● **Exercise instructions**
Respond with the count alone after checking every line in the material below for "prospect".

======== Recorded information

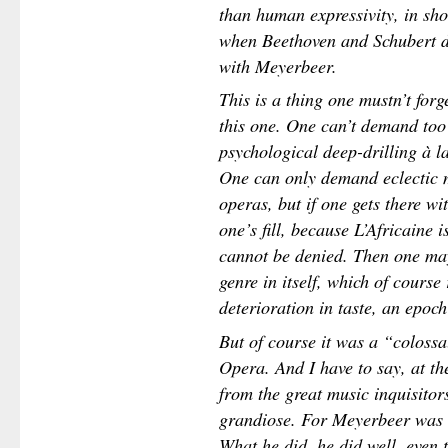
than human expressivity, in sho
when Beethoven and Schubert d
with Meyerbeer.
This is a thing one mustn’t for
this one. One can’t demand too
psychological deep-drilling à l
One can only demand eclectic m
operas, but if one gets there wi
one’s fill, because L’Africaine i
cannot be denied. Then one may
genre in itself, which of course
deterioration in taste, an epoch
But of course it was a “colossal
Opera. And I have to say, at th
from the great music inquisitors
grandiose. For Meyerbeer was 
What he did, he did well, even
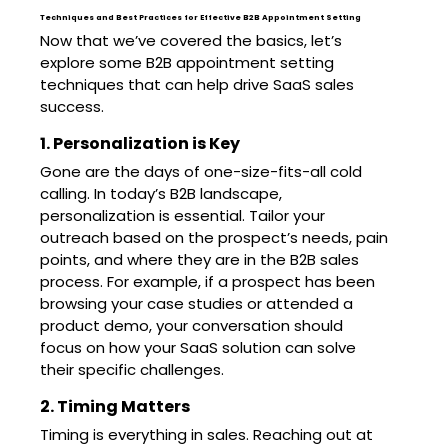
Techniques and Best Practices for Effective B2B Appointment Setting
Now that we’ve covered the basics, let’s
explore some B2B appointment setting
techniques that can help drive SaaS sales
success.
1. Personalization is Key
Gone are the days of one-size-fits-all cold
calling. In today’s B2B landscape,
personalization is essential. Tailor your
outreach based on the prospect’s needs, pain
points, and where they are in the B2B sales
process. For example, if a prospect has been
browsing your case studies or attended a
product demo, your conversation should
focus on how your SaaS solution can solve
their specific challenges.
2. Timing Matters
Timing is everything in sales. Reaching out at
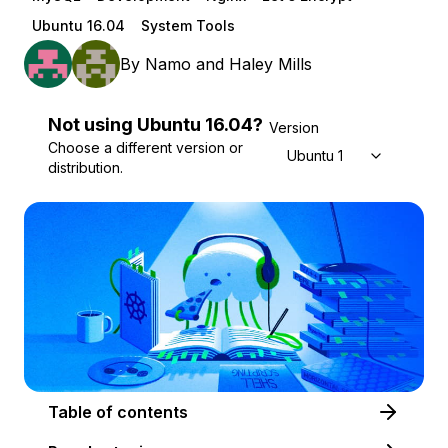
Ubuntu 16.04
System Tools
By
Namo
and
Haley Mills
Not using
Ubuntu
16.04
?
Version
Choose a different version or
Ubuntu 16.04
distribution.
Table of contents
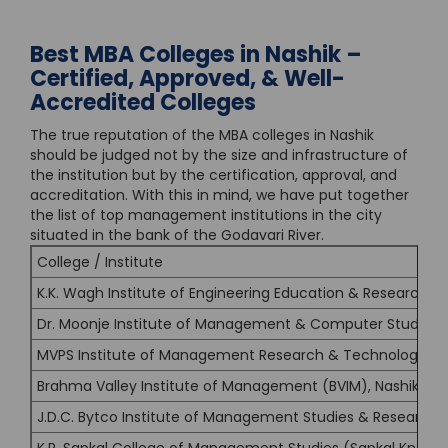
Best MBA Colleges in Nashik –
Certified, Approved, & Well-
Accredited Colleges
The true reputation of the MBA colleges in Nashik
should be judged not by the size and infrastructure of
the institution but by the certification, approval, and
accreditation. With this in mind, we have put together
the list of top management institutions in the city
situated in the bank of the Godavari River.
College / Institute
K.K. Wagh Institute of Engineering Education & Research, N
Dr. Moonje Institute of Management & Computer Studies 
MVPS Institute of Management Research & Technology (IM
Brahma Valley Institute of Management (BVIM), Nashik
J.D.C. Bytco Institute of Management Studies & Research,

================

● **Output below**
2